Die Ehe scheitert, aber Maya findet ihren Weg. Ihren Sohn Abraham zieht sie allein groß. Die Verantwortung gibt ihr die Kraft, über sich und ihre Angst hinaus zu wachsen. Sie wird Suchttherapeutin, studiert analytische Psychotherapie und hilft anderen Drogensüchtigen – und damit auch sich selbst.
Heute lebt Maya Lasker-Wallfisch als international anerkannte Trauma-Expertin in London. Sie weiß um die heilende Kraft der Worte - für das Unaussprechliche.
Aber erst durch den Brief-Dialog mit ihren toten Großeltern konnte sie sich in ihrer jüdischen Familiengeschichte verankern und ihre eigene Identität finden. Ihre Mutter berichtet inzwischen vor Schulklassen, Studenten und bei Lesungen über ihre Erlebnisse im Vernichtungslager Auschwitz-Birkenau.
Und Maya Lasker-Wallfisch? Sie hat einen Traum, ihren Traum: eine gemütliche Altbau-Wohnung in Berlin-Charlottenburg - um dort ihre deutsche Kultur für sich zu entdecken.

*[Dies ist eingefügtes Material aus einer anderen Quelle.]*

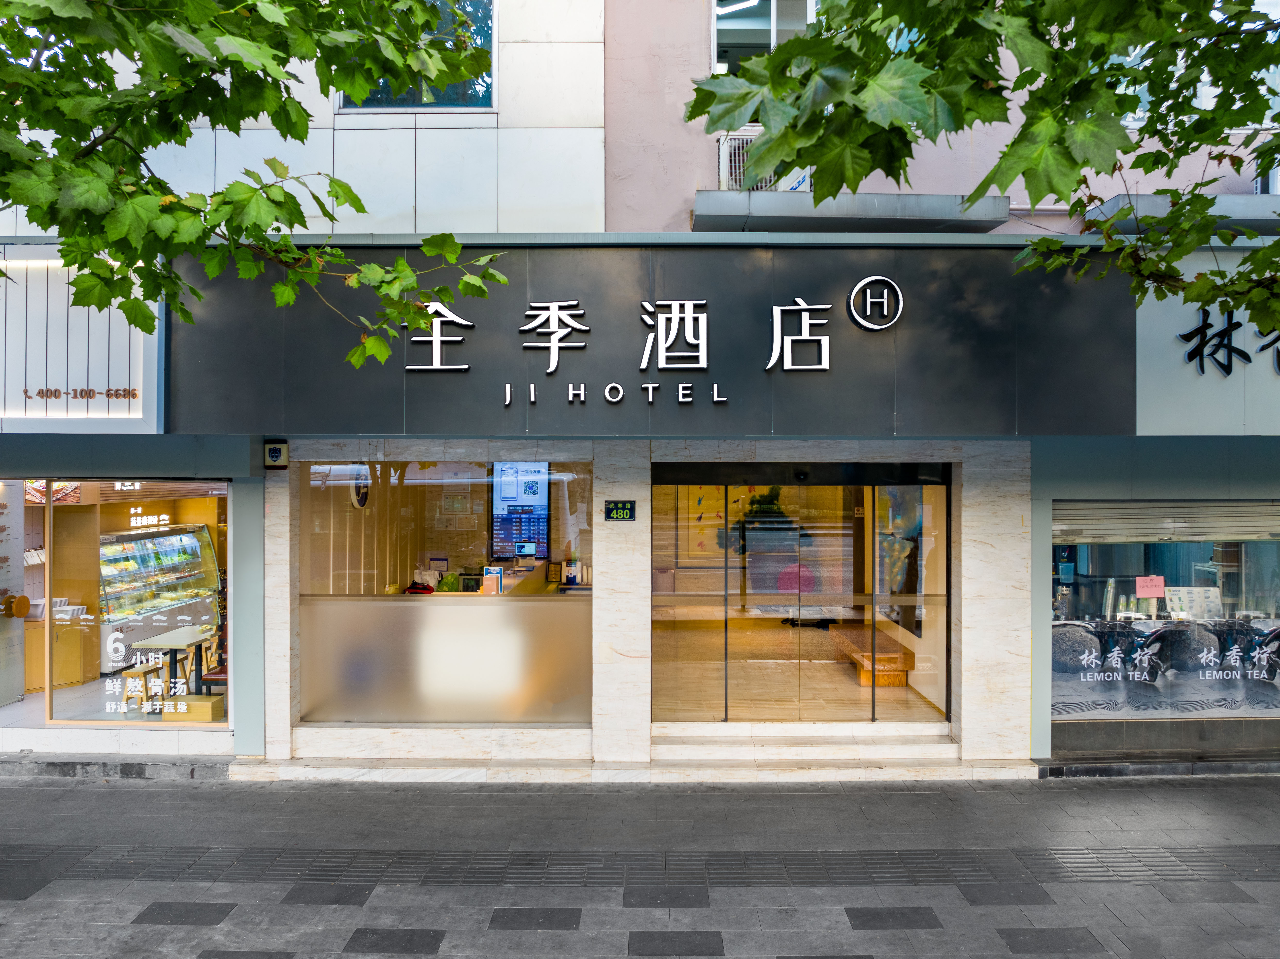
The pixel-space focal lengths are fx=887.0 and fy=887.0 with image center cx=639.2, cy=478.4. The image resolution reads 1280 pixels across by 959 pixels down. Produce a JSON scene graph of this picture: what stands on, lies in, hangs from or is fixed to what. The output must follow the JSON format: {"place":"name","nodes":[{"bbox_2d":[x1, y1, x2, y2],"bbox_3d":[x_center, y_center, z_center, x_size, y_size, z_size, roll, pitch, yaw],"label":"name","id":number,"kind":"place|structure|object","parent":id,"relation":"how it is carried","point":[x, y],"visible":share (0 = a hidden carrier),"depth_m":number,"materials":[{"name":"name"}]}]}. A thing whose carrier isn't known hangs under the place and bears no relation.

Maya Lasker-Wallfisch „Briefe nach Breslau. Meine Geschichte über drei Generationen“, Suhrkamp Verlag, Berlin (2020). ISBN: 978-3-458-17847-7. Entstanden ist das Buch in Zusammenarbeit mit dem britischen Historiker Taylor Downing. Übersetzt aus dem Englischen von Marieke Heimburger.